[XML-SIG] printing Unicode xml to StringIO

J.R. van Ossenbruggen Jacco.van.Ossenbruggen@cwi.nl
Thu, 27 Dec 2001 16:06:55 +0100


I'm using xml.dom.ext.Print() to print a dom node to a StringIO object, 
which fails when the data cannot be interpreted as ASCII.  After a lot of 
XML hacking, I think it is not in the XML code, but in the StringIO:

Python 2.2+ (#4, Dec 27 2001, 12:46:04) 
[GCC 2.96 20000731 (Red Hat Linux 7.1 2.96-81)] on linux2
Type "help", "copyright", "credits" or "license" for more information.
>>> import StringIO
>>> s=StringIO.StringIO()
>>> u=u'\xc9'
>>> s.write(u)
Traceback (most recent call last):
  File "<stdin>", line 1, in ?
  File "/usr/local/lib/python2.2/StringIO.py", line 139, in write
    s = str(s)
UnicodeError: ASCII encoding error: ordinal not in range(128)

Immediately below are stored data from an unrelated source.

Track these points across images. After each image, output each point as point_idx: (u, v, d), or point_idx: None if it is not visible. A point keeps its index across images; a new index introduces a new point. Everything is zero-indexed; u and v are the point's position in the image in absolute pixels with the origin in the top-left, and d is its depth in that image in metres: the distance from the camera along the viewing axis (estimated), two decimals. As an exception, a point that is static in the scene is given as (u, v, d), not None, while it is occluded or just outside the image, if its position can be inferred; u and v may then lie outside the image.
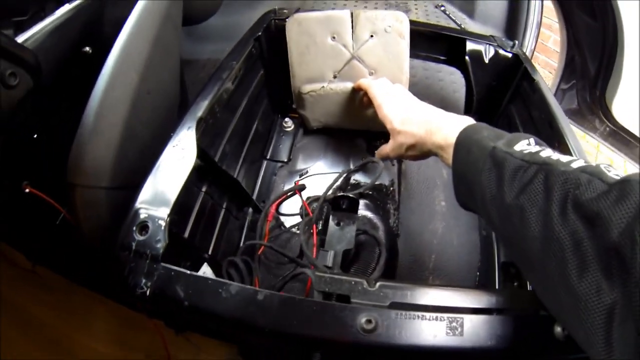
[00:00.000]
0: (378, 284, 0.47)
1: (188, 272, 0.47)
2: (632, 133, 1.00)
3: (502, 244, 0.47)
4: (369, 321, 0.42)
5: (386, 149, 0.62)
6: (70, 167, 0.58)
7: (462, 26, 1.23)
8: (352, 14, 0.72)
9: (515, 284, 0.64)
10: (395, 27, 0.71)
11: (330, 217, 0.56)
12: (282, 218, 0.74)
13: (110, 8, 0.74)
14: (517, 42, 0.80)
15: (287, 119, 0.87)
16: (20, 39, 0.63)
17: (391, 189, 0.76)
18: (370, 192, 0.73)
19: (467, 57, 0.79)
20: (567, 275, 0.33)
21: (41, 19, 0.67)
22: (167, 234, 0.50)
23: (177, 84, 0.73)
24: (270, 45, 0.79)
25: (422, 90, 0.86)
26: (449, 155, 0.52)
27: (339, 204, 0.56)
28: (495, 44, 0.79)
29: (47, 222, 0.66)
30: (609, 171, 0.35)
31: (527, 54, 1.11)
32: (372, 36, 0.72)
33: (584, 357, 0.35)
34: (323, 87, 0.75)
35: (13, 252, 0.78)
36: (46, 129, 0.67)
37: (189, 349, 0.69)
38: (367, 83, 0.70)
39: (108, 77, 0.61)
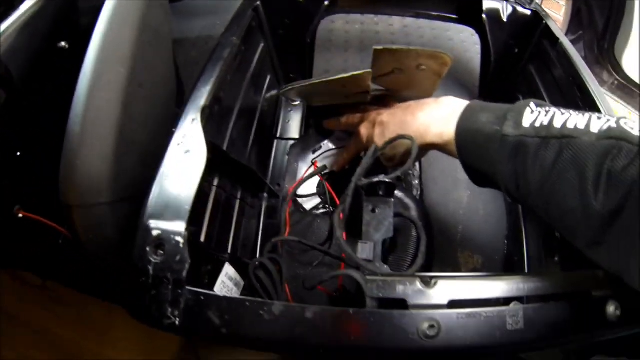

What is going wrong here?  According to the manual, StringIO should be able
to handle utf-8 strings... 
Also note that the different versions of python on my system
all seem to behave differently on the code above. 
For example, in 2.1, the write succeeds but the latin-1 encode seems
to go wrong:

Python 2.1.1 (#1, Aug 13 2001, 19:37:40) 
[GCC 2.96 20000731 (Red Hat Linux 7.1 2.96-96)] on linux2
Type "copyright", "credits" or "license" for more information.
>>> import StringIO
>>> s=StringIO.StringIO()
>>> u=u'\xc9'
>>> s.write(u)
>>> s.getvalue().encode('latin-1')" # Expected 'É' here:
'\xc9'
>>> s.getvalue()                    # Still it claims to be unicode:
u'\xc9'

Any help would be appreciated,

	Jacco